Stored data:
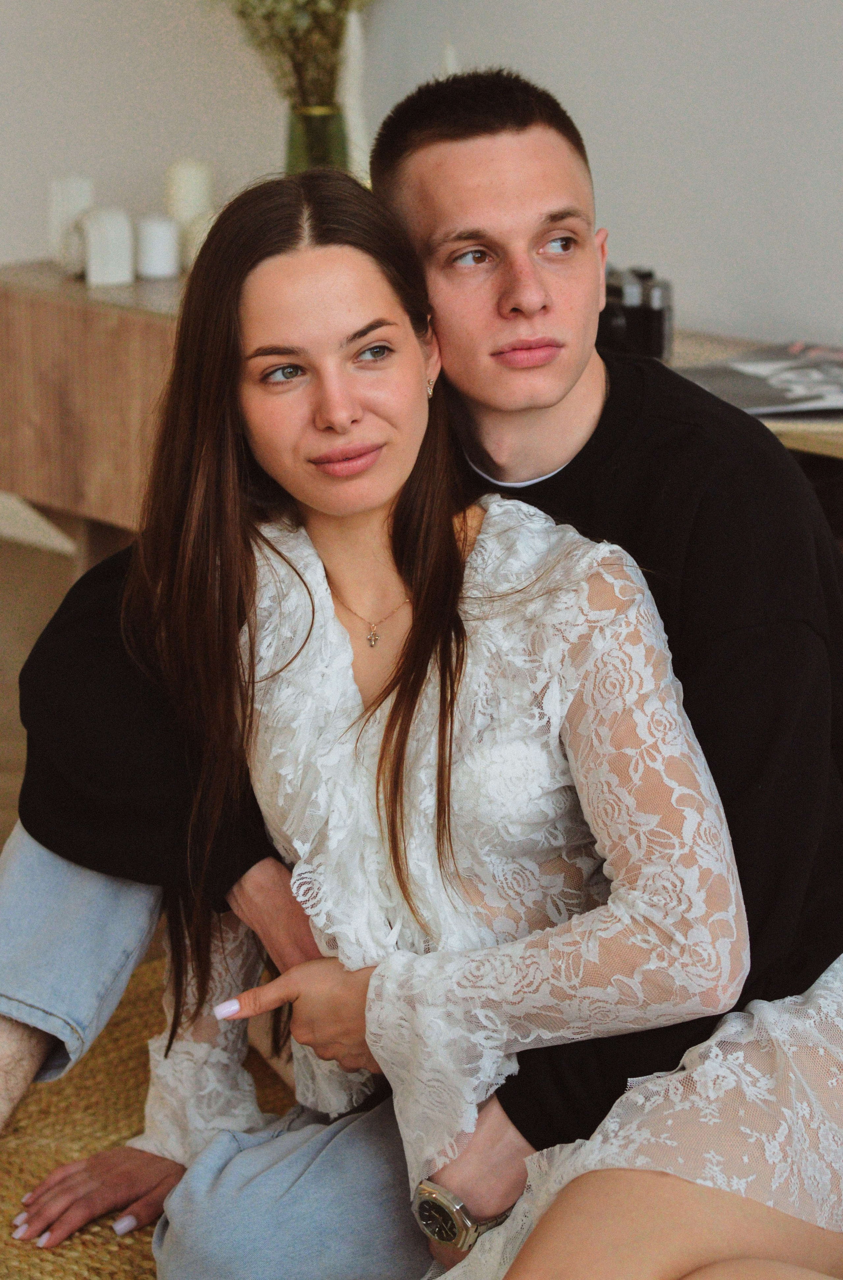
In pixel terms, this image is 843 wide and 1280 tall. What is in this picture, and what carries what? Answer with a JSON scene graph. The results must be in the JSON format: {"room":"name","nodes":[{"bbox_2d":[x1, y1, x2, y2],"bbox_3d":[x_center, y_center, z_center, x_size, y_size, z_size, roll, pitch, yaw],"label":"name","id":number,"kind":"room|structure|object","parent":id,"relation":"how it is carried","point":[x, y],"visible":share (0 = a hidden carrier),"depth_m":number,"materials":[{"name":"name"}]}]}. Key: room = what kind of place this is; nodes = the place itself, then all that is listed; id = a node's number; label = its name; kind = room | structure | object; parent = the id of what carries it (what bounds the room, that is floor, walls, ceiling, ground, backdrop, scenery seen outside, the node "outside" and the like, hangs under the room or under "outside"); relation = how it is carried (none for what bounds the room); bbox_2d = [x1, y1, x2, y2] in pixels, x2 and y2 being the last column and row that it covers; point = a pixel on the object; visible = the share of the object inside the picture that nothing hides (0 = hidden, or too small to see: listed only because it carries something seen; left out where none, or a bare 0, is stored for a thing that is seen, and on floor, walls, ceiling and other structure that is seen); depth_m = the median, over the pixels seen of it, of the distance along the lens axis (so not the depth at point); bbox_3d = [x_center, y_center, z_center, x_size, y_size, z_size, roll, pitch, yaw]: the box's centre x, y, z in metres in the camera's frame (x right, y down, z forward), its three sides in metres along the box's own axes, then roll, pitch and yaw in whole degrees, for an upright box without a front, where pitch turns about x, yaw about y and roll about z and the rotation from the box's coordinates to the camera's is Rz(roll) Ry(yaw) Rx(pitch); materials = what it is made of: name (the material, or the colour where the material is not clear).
{"room":"living room","nodes":[
{"label":"living room","id":0,"kind":"room"},
{"bbox_2d":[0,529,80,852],"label":"floor","id":1,"kind":"structure","parent":0,"point":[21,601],"depth_m":4.32,"materials":[{"name":"brown wood"}]},
{"bbox_2d":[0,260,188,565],"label":"wooden sideboard","id":2,"kind":"object","parent":1,"relation":"on","point":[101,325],"visible":0.35,"depth_m":3.84,"materials":[{"name":"brown wood"}]},
{"bbox_2d":[48,175,93,274],"bbox_3d":[-0.528,-0.626,4.004,0.072,0.148,0.072,14,21,41],"label":"candle","id":3,"kind":"object","parent":2,"relation":"on","point":[84,194],"visible":0.74,"depth_m":3.97,"materials":[{"name":"white wax"}]},
{"bbox_2d":[82,207,134,287],"bbox_3d":[-0.451,-0.563,3.816,0.071,0.109,0.073,-5,16,-17],"label":"candle","id":4,"kind":"object","parent":2,"relation":"on","point":[101,221],"visible":0.99,"depth_m":3.79,"materials":[{"name":"white wax"}]},
{"bbox_2d":[134,213,179,279],"bbox_3d":[-0.387,-0.573,3.874,0.069,0.089,0.069,14,21,41],"label":"candle","id":5,"kind":"object","parent":2,"relation":"on","point":[154,238],"visible":0.99,"depth_m":3.85,"materials":[{"name":"white wax"}]},
{"bbox_2d":[163,158,214,270],"bbox_3d":[-0.351,-0.642,3.990,0.076,0.168,0.076,14,21,41],"label":"candle","id":6,"kind":"object","parent":2,"relation":"on","point":[189,186],"visible":0.72,"depth_m":3.96,"materials":[{"name":"white wax"}]},
{"bbox_2d":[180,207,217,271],"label":"candle","id":7,"kind":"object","parent":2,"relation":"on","point":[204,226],"visible":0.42,"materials":[{"name":"white wax"}]},
{"bbox_2d":[284,101,349,174],"bbox_3d":[-0.143,-0.641,3.652,0.101,0.194,0.100,14,21,41],"label":"glass vase","id":8,"kind":"object","parent":2,"relation":"on","point":[309,134],"visible":0.45,"depth_m":3.60,"materials":[{"name":"glass"}]},
{"bbox_2d":[218,0,374,109],"bbox_3d":[-0.169,-0.863,3.589,0.351,0.436,0.339,14,21,41],"label":"dried flowers","id":9,"kind":"object","parent":8,"relation":"in","point":[254,8],"visible":0.66,"depth_m":3.57,"materials":[{"name":"plant"}]},
{"bbox_2d":[0,949,295,1279],"bbox_3d":[0.085,0.771,1.691,2.951,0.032,2.620,14,21,41],"label":"woven rug","id":10,"kind":"object","parent":1,"relation":"on","point":[126,1068],"visible":0.31,"depth_m":2.64,"materials":[{"name":"wicker"}]},
{"bbox_2d":[0,65,842,1275],"bbox_3d":[0.030,0.035,2.407,0.744,1.076,0.585,14,21,41],"label":"man","id":11,"kind":"object","parent":10,"relation":"on","point":[254,863],"visible":0.74,"depth_m":2.27},
{"bbox_2d":[29,142,839,1274],"bbox_3d":[0.048,0.129,2.171,0.809,0.964,0.545,14,21,41],"label":"woman","id":12,"kind":"object","parent":10,"relation":"on","point":[382,522],"visible":0.89,"depth_m":2.11},
{"bbox_2d":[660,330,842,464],"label":"wooden table","id":13,"kind":"object","parent":1,"relation":"on","point":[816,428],"visible":0.11,"depth_m":3.31,"materials":[{"name":"brown wood"}]},
{"bbox_2d":[596,264,672,362],"bbox_3d":[0.234,-0.399,3.273,0.129,0.104,0.120,14,21,41],"label":"camera","id":14,"kind":"object","parent":13,"relation":"on","point":[655,317],"visible":0.64,"depth_m":3.25,"materials":[{"name":"black metal"}]},
{"bbox_2d":[677,340,842,418],"bbox_3d":[0.489,-0.319,3.278,0.331,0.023,0.300,-5,16,-16],"label":"magazine","id":15,"kind":"object","parent":13,"relation":"on","point":[766,394],"visible":0.82,"depth_m":3.26,"materials":[{"name":"paper"}]},
{"bbox_2d":[337,9,370,178],"bbox_3d":[-0.097,-0.737,3.761,0.082,0.363,0.081,-4,16,-11],"label":"white candle","id":16,"kind":"object","parent":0,"point":[355,48],"visible":0.57,"depth_m":3.74,"materials":[{"name":"white wax"}]},
{"bbox_2d":[0,0,842,353],"bbox_3d":[0.841,-1.226,3.155,7.238,3.008,0.197,14,21,41],"label":"wall","id":17,"kind":"structure","parent":0,"point":[497,45],"depth_m":3.90,"materials":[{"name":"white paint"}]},
{"bbox_2d":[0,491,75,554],"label":"baseboard","id":18,"kind":"structure","parent":17,"relation":"attached to","point":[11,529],"depth_m":4.84,"materials":[{"name":"white paint"}]}
]}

TASK GOAL |
Reproduce the data verbatim. Do not carry any picture into the copy.

EXERCISE ANSWER |
In pixel terms, this image is 843 wide and 1280 tall. What is in this picture, and what carries what? Answer with a JSON scene graph. The results must be in the JSON format: {"room":"name","nodes":[{"bbox_2d":[x1, y1, x2, y2],"bbox_3d":[x_center, y_center, z_center, x_size, y_size, z_size, roll, pitch, yaw],"label":"name","id":number,"kind":"room|structure|object","parent":id,"relation":"how it is carried","point":[x, y],"visible":share (0 = a hidden carrier),"depth_m":number,"materials":[{"name":"name"}]}]}. Key: room = what kind of place this is; nodes = the place itself, then all that is listed; id = a node's number; label = its name; kind = room | structure | object; parent = the id of what carries it (what bounds the room, that is floor, walls, ceiling, ground, backdrop, scenery seen outside, the node "outside" and the like, hangs under the room or under "outside"); relation = how it is carried (none for what bounds the room); bbox_2d = [x1, y1, x2, y2] in pixels, x2 and y2 being the last column and row that it covers; point = a pixel on the object; visible = the share of the object inside the picture that nothing hides (0 = hidden, or too small to see: listed only because it carries something seen; left out where none, or a bare 0, is stored for a thing that is seen, and on floor, walls, ceiling and other structure that is seen); depth_m = the median, over the pixels seen of it, of the distance along the lens axis (so not the depth at point); bbox_3d = [x_center, y_center, z_center, x_size, y_size, z_size, roll, pitch, yaw]: the box's centre x, y, z in metres in the camera's frame (x right, y down, z forward), its three sides in metres along the box's own axes, then roll, pitch and yaw in whole degrees, for an upright box without a front, where pitch turns about x, yaw about y and roll about z and the rotation from the box's coordinates to the camera's is Rz(roll) Ry(yaw) Rx(pitch); materials = what it is made of: name (the material, or the colour where the material is not clear).
{"room":"living room","nodes":[
{"label":"living room","id":0,"kind":"room"},
{"bbox_2d":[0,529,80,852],"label":"floor","id":1,"kind":"structure","parent":0,"point":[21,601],"depth_m":4.32,"materials":[{"name":"brown wood"}]},
{"bbox_2d":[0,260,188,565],"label":"wooden sideboard","id":2,"kind":"object","parent":1,"relation":"on","point":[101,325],"visible":0.35,"depth_m":3.84,"materials":[{"name":"brown wood"}]},
{"bbox_2d":[48,175,93,274],"bbox_3d":[-0.528,-0.626,4.004,0.072,0.148,0.072,14,21,41],"label":"candle","id":3,"kind":"object","parent":2,"relation":"on","point":[84,194],"visible":0.74,"depth_m":3.97,"materials":[{"name":"white wax"}]},
{"bbox_2d":[82,207,134,287],"bbox_3d":[-0.451,-0.563,3.816,0.071,0.109,0.073,-5,16,-17],"label":"candle","id":4,"kind":"object","parent":2,"relation":"on","point":[101,221],"visible":0.99,"depth_m":3.79,"materials":[{"name":"white wax"}]},
{"bbox_2d":[134,213,179,279],"bbox_3d":[-0.387,-0.573,3.874,0.069,0.089,0.069,14,21,41],"label":"candle","id":5,"kind":"object","parent":2,"relation":"on","point":[154,238],"visible":0.99,"depth_m":3.85,"materials":[{"name":"white wax"}]},
{"bbox_2d":[163,158,214,270],"bbox_3d":[-0.351,-0.642,3.990,0.076,0.168,0.076,14,21,41],"label":"candle","id":6,"kind":"object","parent":2,"relation":"on","point":[189,186],"visible":0.72,"depth_m":3.96,"materials":[{"name":"white wax"}]},
{"bbox_2d":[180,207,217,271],"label":"candle","id":7,"kind":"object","parent":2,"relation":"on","point":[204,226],"visible":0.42,"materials":[{"name":"white wax"}]},
{"bbox_2d":[284,101,349,174],"bbox_3d":[-0.143,-0.641,3.652,0.101,0.194,0.100,14,21,41],"label":"glass vase","id":8,"kind":"object","parent":2,"relation":"on","point":[309,134],"visible":0.45,"depth_m":3.60,"materials":[{"name":"glass"}]},
{"bbox_2d":[218,0,374,109],"bbox_3d":[-0.169,-0.863,3.589,0.351,0.436,0.339,14,21,41],"label":"dried flowers","id":9,"kind":"object","parent":8,"relation":"in","point":[254,8],"visible":0.66,"depth_m":3.57,"materials":[{"name":"plant"}]},
{"bbox_2d":[0,949,295,1279],"bbox_3d":[0.085,0.771,1.691,2.951,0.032,2.620,14,21,41],"label":"woven rug","id":10,"kind":"object","parent":1,"relation":"on","point":[126,1068],"visible":0.31,"depth_m":2.64,"materials":[{"name":"wicker"}]},
{"bbox_2d":[0,65,842,1275],"bbox_3d":[0.030,0.035,2.407,0.744,1.076,0.585,14,21,41],"label":"man","id":11,"kind":"object","parent":10,"relation":"on","point":[254,863],"visible":0.74,"depth_m":2.27},
{"bbox_2d":[29,142,839,1274],"bbox_3d":[0.048,0.129,2.171,0.809,0.964,0.545,14,21,41],"label":"woman","id":12,"kind":"object","parent":10,"relation":"on","point":[382,522],"visible":0.89,"depth_m":2.11},
{"bbox_2d":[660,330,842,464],"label":"wooden table","id":13,"kind":"object","parent":1,"relation":"on","point":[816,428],"visible":0.11,"depth_m":3.31,"materials":[{"name":"brown wood"}]},
{"bbox_2d":[596,264,672,362],"bbox_3d":[0.234,-0.399,3.273,0.129,0.104,0.120,14,21,41],"label":"camera","id":14,"kind":"object","parent":13,"relation":"on","point":[655,317],"visible":0.64,"depth_m":3.25,"materials":[{"name":"black metal"}]},
{"bbox_2d":[677,340,842,418],"bbox_3d":[0.489,-0.319,3.278,0.331,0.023,0.300,-5,16,-16],"label":"magazine","id":15,"kind":"object","parent":13,"relation":"on","point":[766,394],"visible":0.82,"depth_m":3.26,"materials":[{"name":"paper"}]},
{"bbox_2d":[337,9,370,178],"bbox_3d":[-0.097,-0.737,3.761,0.082,0.363,0.081,-4,16,-11],"label":"white candle","id":16,"kind":"object","parent":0,"point":[355,48],"visible":0.57,"depth_m":3.74,"materials":[{"name":"white wax"}]},
{"bbox_2d":[0,0,842,353],"bbox_3d":[0.841,-1.226,3.155,7.238,3.008,0.197,14,21,41],"label":"wall","id":17,"kind":"structure","parent":0,"point":[497,45],"depth_m":3.90,"materials":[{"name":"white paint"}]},
{"bbox_2d":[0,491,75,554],"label":"baseboard","id":18,"kind":"structure","parent":17,"relation":"attached to","point":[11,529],"depth_m":4.84,"materials":[{"name":"white paint"}]}
]}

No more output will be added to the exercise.